**How to complete this task**
Apart from the pictures, output all of the records exactly.

(Saved entries)
----------------------------------------

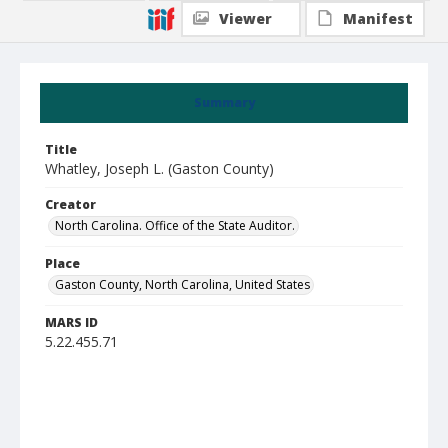
Viewer
Manifest
Summary
Title
Whatley, Joseph L. (Gaston County)
Creator
North Carolina. Office of the State Auditor.
Place
Gaston County, North Carolina, United States
MARS ID
5.22.455.71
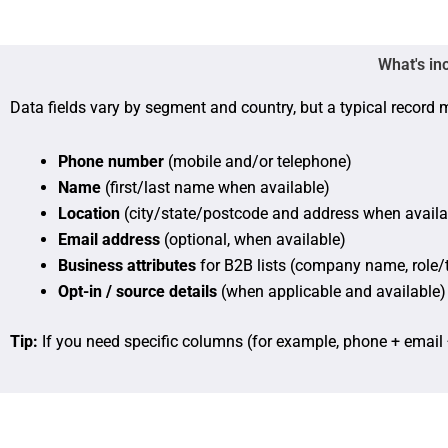
What's in
Data fields vary by segment and country, but a typical record 
Phone number
(mobile and/or telephone)
Name
(first/last name when available)
Location
(city/state/postcode and address when availa
Email address
(optional, when available)
Business attributes
for B2B lists (company name, role/t
Opt-in / source details
(when applicable and available)
Tip:
If you need specific columns (for example, phone + email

----------------------------------------

**Response to this exercise**
Viewer
Manifest
Summary
Title
Whatley, Joseph L. (Gaston County)
Creator
North Carolina. Office of the State Auditor.
Place
Gaston County, North Carolina, United States
MARS ID
5.22.455.71
What's in
Data fields vary by segment and country, but a typical record 
Phone number
(mobile and/or telephone)
Name
(first/last name when available)
Location
(city/state/postcode and address when availa
Email address
(optional, when available)
Business attributes
for B2B lists (company name, role/t
Opt-in / source details
(when applicable and available)
Tip:
If you need specific columns (for example, phone + email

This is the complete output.